Hi Apocalypse,
Leaving aside whether that concept should be a rule, a well written rule has crisp boundaries that are easily identified by all readers, even readers for whom English is a second language or whose grasp of English is poor.
"If it makes you money afk, don't do it" would be a poorly written rule. It's too vague. What makes money? Selling to vendors? Crafting items that can be sold to vendors? Enhancing abilities which permit you to succeed at quests which earn gold? Posting messages to world chat advertising your money-making vendors? Where is the outer boundary of the group of activities which "make you money?" Far too vague.
Write concise rules, not vague ones. Rules that don't demand further explanation. If you don't want folks selling to vendors or on exex, say "no use of a macro to directly sell anything while AFK." Don't say "no selling AFK" because your vendors and exex can sell for you while you're AFK or even offline. Crisp borders, not fuzzy ones. If you don't want folks making stuff AFK they can later sell, say "no crafting AFK." And if a few activities remain which you want to disallow but they don't fit in to obvious categories, state them explicitly.
Don't make players guess what the rules really mean!
-Wil
One of the problems with society today is with people who demand everything spelled out, so they they can then try to circumvent said rule by a technicality. We want some vagueness there so we have wiggle room where we feel it is necessary. For the vast majority of players a rule like 'if you can make money doing it afk, don't' is plenty sufficient. It's generally understood that using an in game feature such as a vendor isn't covered by this rule, unless someone is being extraordinarily nitpicky. If players have questions, they can always send a page and ask.
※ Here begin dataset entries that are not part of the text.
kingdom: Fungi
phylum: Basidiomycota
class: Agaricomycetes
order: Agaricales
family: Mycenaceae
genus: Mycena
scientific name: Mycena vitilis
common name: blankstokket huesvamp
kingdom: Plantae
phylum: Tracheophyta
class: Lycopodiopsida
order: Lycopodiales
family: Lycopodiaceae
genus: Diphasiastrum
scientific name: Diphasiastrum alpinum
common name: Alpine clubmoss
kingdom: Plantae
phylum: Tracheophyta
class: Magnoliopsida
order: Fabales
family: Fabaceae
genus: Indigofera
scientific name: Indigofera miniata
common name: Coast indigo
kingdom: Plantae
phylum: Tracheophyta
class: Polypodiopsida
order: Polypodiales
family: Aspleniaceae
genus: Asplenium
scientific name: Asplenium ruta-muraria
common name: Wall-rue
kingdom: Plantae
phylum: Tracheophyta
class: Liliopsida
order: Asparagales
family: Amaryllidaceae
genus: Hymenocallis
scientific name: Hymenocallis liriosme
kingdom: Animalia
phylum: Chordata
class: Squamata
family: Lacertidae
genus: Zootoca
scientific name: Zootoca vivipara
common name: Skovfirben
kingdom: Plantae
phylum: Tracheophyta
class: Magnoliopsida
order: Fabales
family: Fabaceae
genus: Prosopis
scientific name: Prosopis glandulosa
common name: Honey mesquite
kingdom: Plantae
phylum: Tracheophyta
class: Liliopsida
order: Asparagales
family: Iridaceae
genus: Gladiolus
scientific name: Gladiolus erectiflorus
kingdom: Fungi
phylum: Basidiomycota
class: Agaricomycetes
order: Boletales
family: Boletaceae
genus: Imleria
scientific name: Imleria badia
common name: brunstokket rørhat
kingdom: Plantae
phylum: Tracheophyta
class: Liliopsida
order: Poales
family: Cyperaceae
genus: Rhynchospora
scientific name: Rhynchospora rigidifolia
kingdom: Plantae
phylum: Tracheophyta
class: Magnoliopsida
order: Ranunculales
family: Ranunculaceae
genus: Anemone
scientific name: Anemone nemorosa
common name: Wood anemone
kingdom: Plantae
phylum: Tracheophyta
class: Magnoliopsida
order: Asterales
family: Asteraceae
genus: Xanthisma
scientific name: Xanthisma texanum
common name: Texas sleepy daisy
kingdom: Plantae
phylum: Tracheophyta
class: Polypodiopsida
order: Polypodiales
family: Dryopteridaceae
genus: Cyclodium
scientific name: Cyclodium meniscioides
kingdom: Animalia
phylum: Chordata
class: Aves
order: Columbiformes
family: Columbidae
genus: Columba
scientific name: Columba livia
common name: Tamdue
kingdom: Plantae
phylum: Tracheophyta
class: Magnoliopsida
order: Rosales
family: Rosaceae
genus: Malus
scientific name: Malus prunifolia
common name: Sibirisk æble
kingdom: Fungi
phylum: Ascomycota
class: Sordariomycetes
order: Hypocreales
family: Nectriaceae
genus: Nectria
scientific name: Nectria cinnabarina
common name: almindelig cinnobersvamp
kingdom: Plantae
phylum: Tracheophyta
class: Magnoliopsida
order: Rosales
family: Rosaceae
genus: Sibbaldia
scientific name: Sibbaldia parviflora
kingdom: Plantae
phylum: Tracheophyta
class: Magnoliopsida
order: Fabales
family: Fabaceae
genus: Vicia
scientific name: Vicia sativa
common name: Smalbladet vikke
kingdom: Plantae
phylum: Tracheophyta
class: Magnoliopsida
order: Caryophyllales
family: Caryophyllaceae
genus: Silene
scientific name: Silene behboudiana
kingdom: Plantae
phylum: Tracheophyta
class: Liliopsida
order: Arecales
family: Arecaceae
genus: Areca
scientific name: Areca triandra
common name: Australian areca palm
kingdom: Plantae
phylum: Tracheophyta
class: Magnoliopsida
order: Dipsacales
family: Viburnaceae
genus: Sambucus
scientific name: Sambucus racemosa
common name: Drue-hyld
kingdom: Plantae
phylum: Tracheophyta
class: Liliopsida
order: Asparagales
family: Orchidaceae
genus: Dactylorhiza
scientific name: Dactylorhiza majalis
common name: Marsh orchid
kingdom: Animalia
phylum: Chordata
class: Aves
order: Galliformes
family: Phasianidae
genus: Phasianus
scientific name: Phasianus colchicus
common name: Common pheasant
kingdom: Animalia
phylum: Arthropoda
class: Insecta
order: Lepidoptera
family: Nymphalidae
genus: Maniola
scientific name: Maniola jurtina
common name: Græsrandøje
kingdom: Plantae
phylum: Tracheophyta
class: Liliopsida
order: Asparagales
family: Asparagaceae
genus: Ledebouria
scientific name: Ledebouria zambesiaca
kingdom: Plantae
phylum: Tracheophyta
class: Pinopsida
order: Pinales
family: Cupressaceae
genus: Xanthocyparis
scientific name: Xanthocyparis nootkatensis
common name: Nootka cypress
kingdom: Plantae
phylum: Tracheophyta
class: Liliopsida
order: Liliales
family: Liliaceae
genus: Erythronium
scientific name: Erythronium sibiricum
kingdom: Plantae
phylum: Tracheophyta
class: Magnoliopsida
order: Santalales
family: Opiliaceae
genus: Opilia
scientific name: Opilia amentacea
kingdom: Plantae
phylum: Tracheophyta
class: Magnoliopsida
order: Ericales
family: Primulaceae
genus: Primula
We can't cover every possible situation so vagueness is a viable solution. If you don't think you should be doing something, you probably shouldn't. If you think about the meaning behind the rule, and think well maybe this is what they mean, by all means send a page and ask if it's ok before assuming it is.
In your example, selling to vendors, crafting items, and chat advertising would probably all fall under that rule. Skilling however would not, as we provide a training room up to 75 skill, and personal trainers up to 120 for *most* things. It would be vague on skilling alchemy or something, but you could always ask our stance on it. Personally, keg making/filling should be against the rules. I've brought it up many times, and hopefully with this post, it will finally see resolution.
Consise rules are easier to get around or otherwise exploit. If the rule was "You can't stand inside your house to kill monsters while afk", someone would have a script to move them around on the porch, or move around the house, or try to cast energy vortexes from the roof, or... whatever... "No killing monsters while afk", while a lot more vague covers ALL of these scenario's and more.
If we tried to cover every possible scenario, the codex would be 700+ pages long, and just overwhelming, and not very useful at all.
Again, if you have a specific question on something you want to do, and aren't sure if it is breaking a rule, SEND A HELP REQUEST AND ASK BEFORE DOING IT.
Worst case scenario, I have to ask +Nyx or +Veritas, who may have to in turn ask +Colibri. So a bit of a waiting game, which doesn't really harm anything.